The city was the only municipality in Colorado to receive a slice of a $20.5 million pot awarded to 82 agencies across the country to supplement the cost of body cameras and “improve their capacity to gather evidence and protect the safety of law enforcement officers and citizens,” according to Department of Justice documents. The grant is coordinated through the Bureau of Justice Assistance and the National Institute of Justice.
The city will receive a total of $852,580 over the course of three years, according to a spokesman for Aurora police.
“This grant will help make (the) Aurora Police Department better and thus the people of Aurora safer,” U.S. Attorney for Colorado Jason Dunn said in a statement.

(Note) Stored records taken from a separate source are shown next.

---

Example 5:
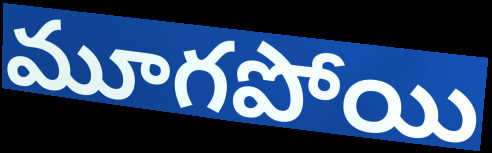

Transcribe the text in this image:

మూగపోయి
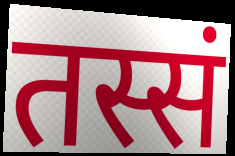
तस्सं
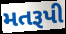
મતરૂપી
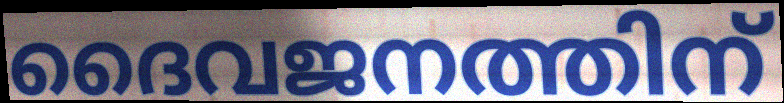
ദൈവജനത്തിന്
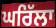
ਘਰਿੱਲਾ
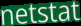
netstat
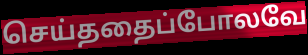
செய்ததைப்போலவே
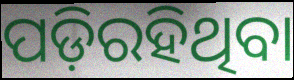
ପଡ଼ିରହିଥିବା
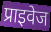
प्राइवेज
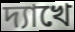
দ্যাখে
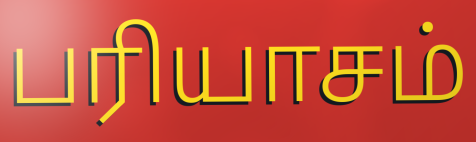
பரியாசம்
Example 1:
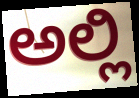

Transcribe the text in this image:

ಅಲ್ಲಿ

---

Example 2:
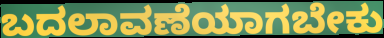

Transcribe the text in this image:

ಬದಲಾವಣೆಯಾಗಬೇಕು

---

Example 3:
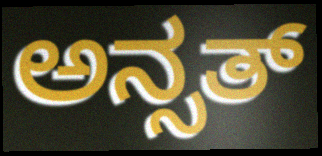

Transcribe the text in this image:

ಅನ್ಸತ್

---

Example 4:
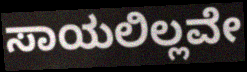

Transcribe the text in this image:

ಸಾಯಲಿಲ್ಲವೇ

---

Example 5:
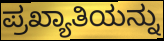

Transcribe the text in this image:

ಪ್ರಖ್ಯಾತಿಯನ್ನು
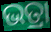
ଭତ୍ରା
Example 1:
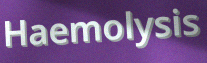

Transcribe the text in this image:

Haemolysis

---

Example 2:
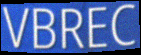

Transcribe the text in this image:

VBREC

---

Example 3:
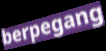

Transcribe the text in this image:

berpegang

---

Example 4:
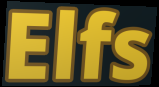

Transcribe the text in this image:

Elfs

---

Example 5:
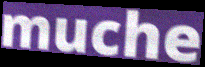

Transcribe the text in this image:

muche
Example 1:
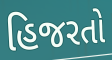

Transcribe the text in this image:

હિજરતો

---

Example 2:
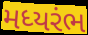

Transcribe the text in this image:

મધ્યરંભ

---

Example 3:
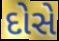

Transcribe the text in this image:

દોસે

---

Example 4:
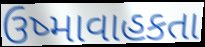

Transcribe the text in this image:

ઉષ્માવાહકતા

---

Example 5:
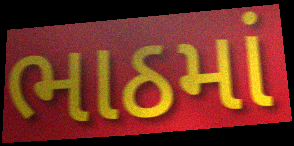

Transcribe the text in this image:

ભાઠમાં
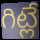
గిట్లే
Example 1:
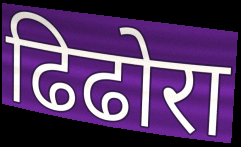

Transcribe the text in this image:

ढिढोरा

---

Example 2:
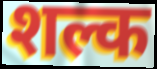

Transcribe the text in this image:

शल्क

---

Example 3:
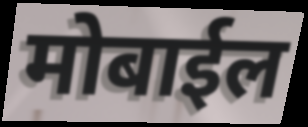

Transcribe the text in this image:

मोबाईल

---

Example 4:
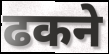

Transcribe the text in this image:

ढकने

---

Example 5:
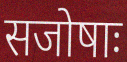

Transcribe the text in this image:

सजोषाः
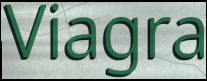
Viagra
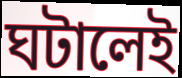
ঘটালেই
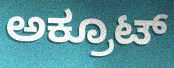
ಅಕ್ರೂಟ್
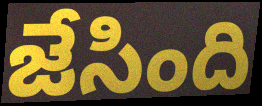
జేసింది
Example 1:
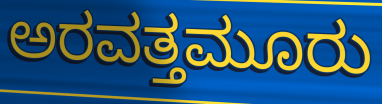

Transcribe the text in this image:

ಅರವತ್ತಮೂರು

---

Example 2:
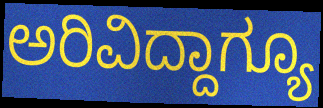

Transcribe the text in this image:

ಅರಿವಿದ್ದಾಗ್ಯೂ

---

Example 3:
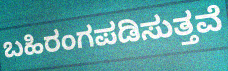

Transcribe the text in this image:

ಬಹಿರಂಗಪಡಿಸುತ್ತವೆ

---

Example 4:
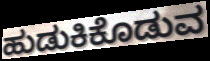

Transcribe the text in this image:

ಹುಡುಕಿಕೊಡುವ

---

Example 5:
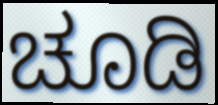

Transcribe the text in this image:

ಚೂಡಿ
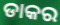
ଡାକର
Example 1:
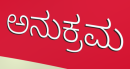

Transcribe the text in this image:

ಅನುಕ್ರಮ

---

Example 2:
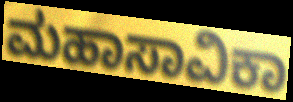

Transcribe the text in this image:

ಮಹಾಸಾವಿಕಾ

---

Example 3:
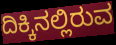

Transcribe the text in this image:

ದಿಕ್ಕಿನಲ್ಲಿರುವ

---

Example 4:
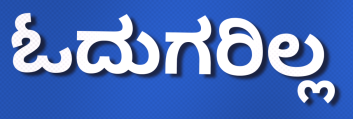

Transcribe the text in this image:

ಓದುಗರಿಲ್ಲ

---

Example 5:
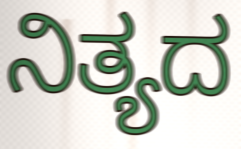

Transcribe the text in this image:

ನಿತ್ಯದ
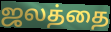
ஜலத்தை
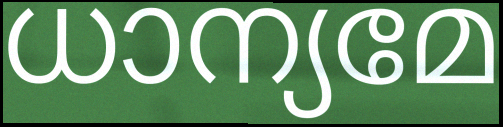
ധാന്യമേ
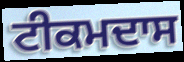
ਟੀਕਮਦਾਸ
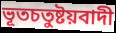
ভূতচতুষ্টয়বাদী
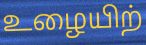
உழையிற்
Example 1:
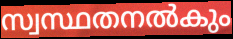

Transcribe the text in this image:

സ്വസ്ഥതനൽകും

Body cameras in Aurora have been frequent fodder for criticism in recent months after multiple officers had their cameras become dislodged during the arrest of 23-year-old Elijah McClain in August. McClain died several days after he was arrested.
“One thing we didn’t hear adequately explained (at a news conference) is just how it is that all of the on-scene officers who were physically involved in bringing down Elijah McClain … managed to miraculously shed their body cameras so that you as a community do not have an opportunity to see what really happened,” the McClain family’s attorney Mari Newman said at a protest in front of the Aurora Municipal Center in November.
Outgoing Aurora Police Chief Nick Metz has underscored that the officers who interacted with McClain did not intentionally strip their cameras from their chest-mounted holsters, and that displacing various parts of a police uniform during an arrest is common. He added that the city is actively working to find a new vendor to supply the department’s body-worn cameras.
City Councilwoman Nicole Johnston, who has called for additional oversight of the police department following McClain’s death, said at a community forum earlier this month that the city will “absolutely” be pursuing a new body-worn camera vendor next year.
The full city council agreed to extend the city’s current contract with its body camera vendor, Axon/Vievu, last month for a fifth and final year. The one-year deal will cost the city $286,899, according to city documents.
Johnston said she and other members of council agreed to extend the current contract despite the recent issues with cameras coming off because officers would have had to operate without cameras had the agreement been axed.
The bulk of the city’s body camera contract covers data storage, according to Officer Tony Camacho, spokesman for the Aurora Police Department. The city currently pays about $24,000 per month for camera data storage.
Camacho said the city is anticipating paying as much as three times that monthly total under a new contract with a new vendor next year.
“When we signed the current contract we were able to negotiate a very favorable rate,” he wrote in an email.
City Budget Manager Greg Hays said the bulk of the grant funds will be allocated to cover those additional contractual costs when council members ink a new agreement next fall.
“I don’t think it will be for more equipment as much as it will be for covering the new cost,” Hays said.
The city will continue to allocate funds for the cameras, according to Hays. The grant funding will not completely cover the city’s costs, but will augment the expected price bump.
“What this grant is going to allow us to do is to absorb those cost increases when we go with a new vendor, and that’s where I think this grant is very well-timed and will be very helpful,” Deputy City Manager Jason Batchelor said.
The city currently has licenses for 525 body-worn cameras, according to Camacho.